In May 2019, the company had the secondary investment round of $292 million and reached the total valuation of $3.5 billion, more than double the valuation Wise achieved in late 2017 at the time of its $280 million Series E round.

In July 2020, the company disclosed a secondary investment round of $319 million and reached the total valuation of $5 billion, led by new investor D1 Capital Partners and existing shareholder Lone Pine Capital. Vulcan Capital also came on board as a new investor, with Baillie Gifford, Fidelity Investments and LocalGlobe adding to their existing holdings.

== Criticism ==
In May 2016, Wise's claim "you save up to 90% against banks" was called misleading by the UK Advertising Standards Authority (ASA). The ASA determined that the currency conversion calculator on Wise's website provided misleading calculations.

In June 2020, after experts raised ethical and privacy concerns around the digital COVID-19 immunity passports Wise was helping develop, the company conceded immunity passports were not a "perfect solution" and co-founder Hinrikus said they would not be launched publicly until there was scientific consensus on COVID-19 immunity.

In January 2023, Wise was accused of harming competition in an official letter to the UK Competition and Markets Authority by its competitor Atlantic Money.
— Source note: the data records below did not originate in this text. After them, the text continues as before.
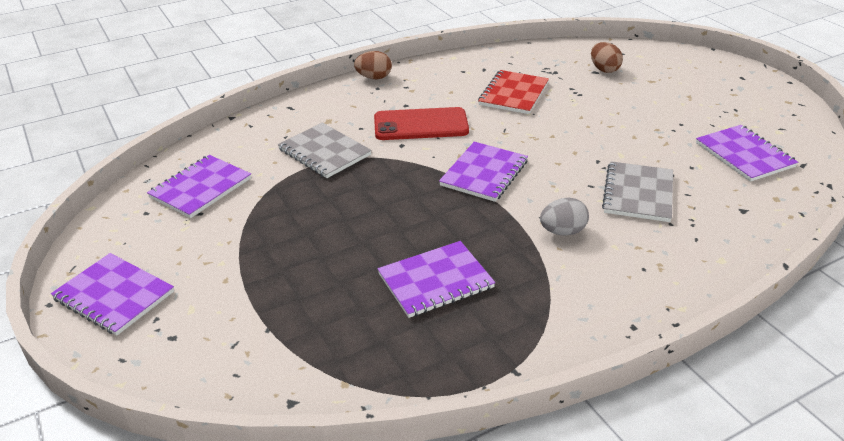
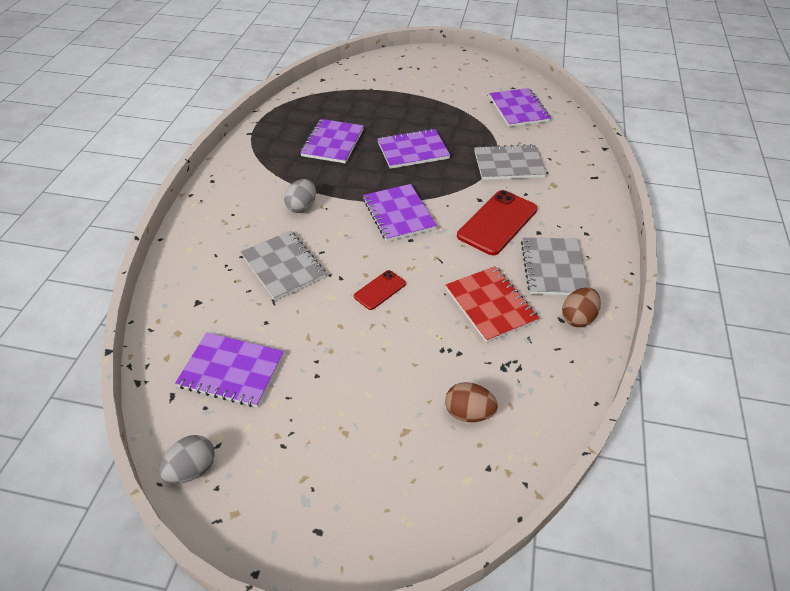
camera: 130 degrees right, 10 degrees up
purple notebook [51,253,174,336] -> purple notebook moved to [377,129,450,169]
brown egg [354,51,392,79] -> brown egg moved to [562,287,601,327]
none -> grey egg [159,435,215,484]
none -> red phone [354,270,406,310]
none -> grey notebook [521,237,589,295]

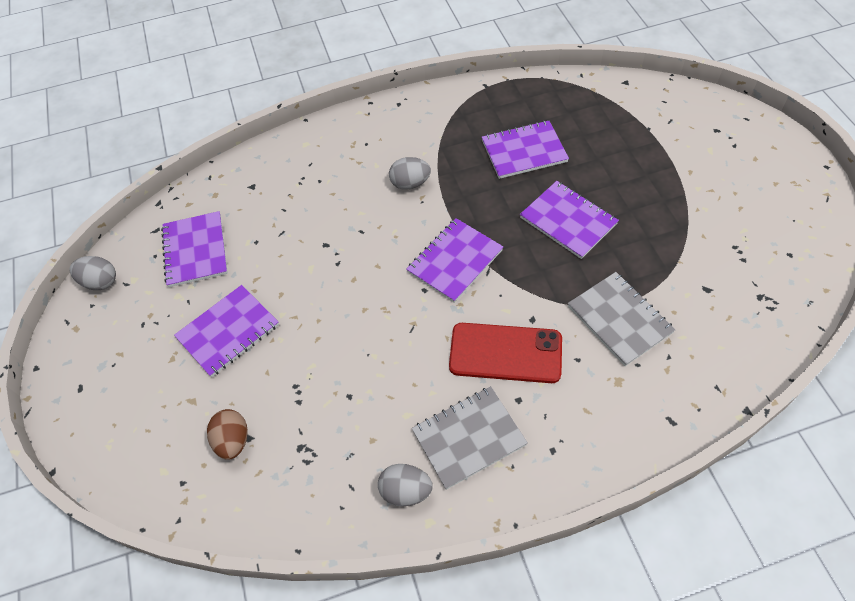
camera: 65 degrees right, 10 degrees up
grey notebook [241,231,326,301] -> none
red phone [354,270,406,310] -> none
red notebook [446,266,539,343] -> none
purple notebook [489,88,551,127] -> purple notebook moved to [174,285,279,377]
brown egg [562,287,601,327] -> grey egg [378,464,433,506]

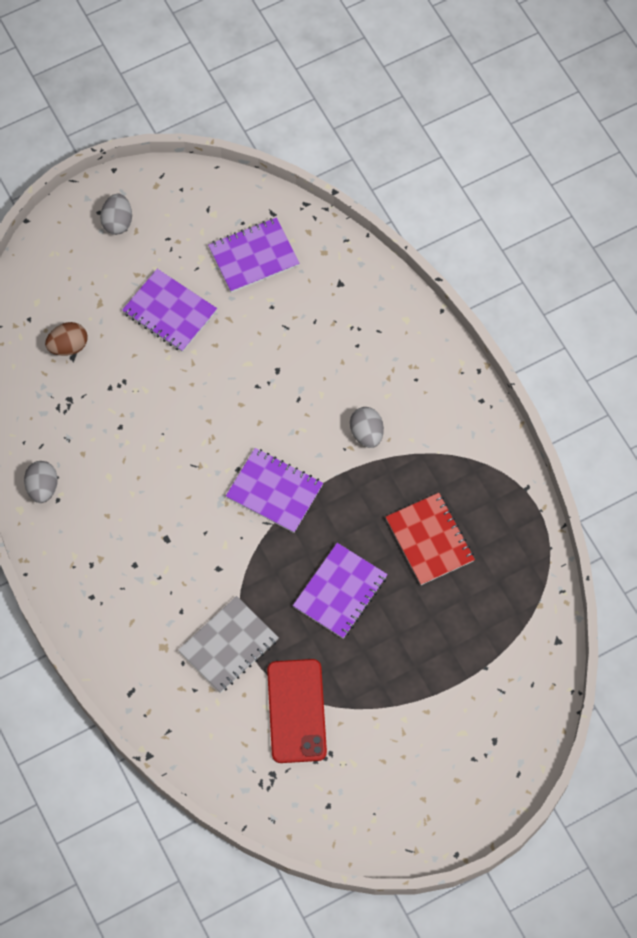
camera: 75 degrees right, 10 degrees up
grey egg [69,256,116,290] -> grey egg moved to [100,193,132,235]
grey notebook [412,386,528,490] -> none
red phone [449,323,562,383] -> red phone moved to [267,659,327,763]
purple notebook [482,120,569,179] -> red notebook [386,493,475,585]

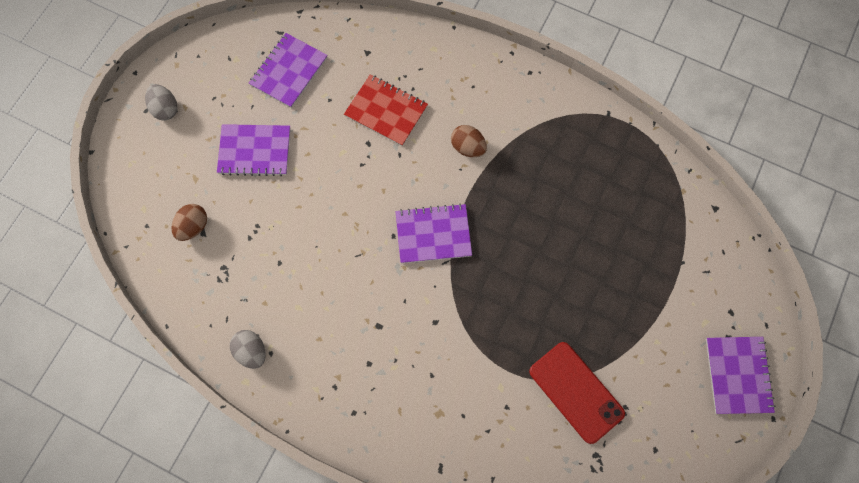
camera: 35 degrees left, 5 degrees up
grey notebook [178,596,279,693] -> none
purple notebook [293,543,388,639] -> purple notebook moved to [706,337,775,414]
grey egg [350,407,384,448] -> brown egg [451,125,487,157]
red notebook [386,493,475,585] -> red notebook moved to [344,74,428,146]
Wise is said to have removed the cheaper challenger from its international transfers price comparison table for economic reasons. Wise is also alleged to have denied Atlantic Money access to additional comparison sites the firm owns and controls.

In February 2025, Wise was ordered to pay nearly $2.5 million over alleged “illegal remittance practices,” including advertising inaccurate fees and failing to properly disclose exchange rates by the Consumer Financial Protection Bureau (CFPB) in the US.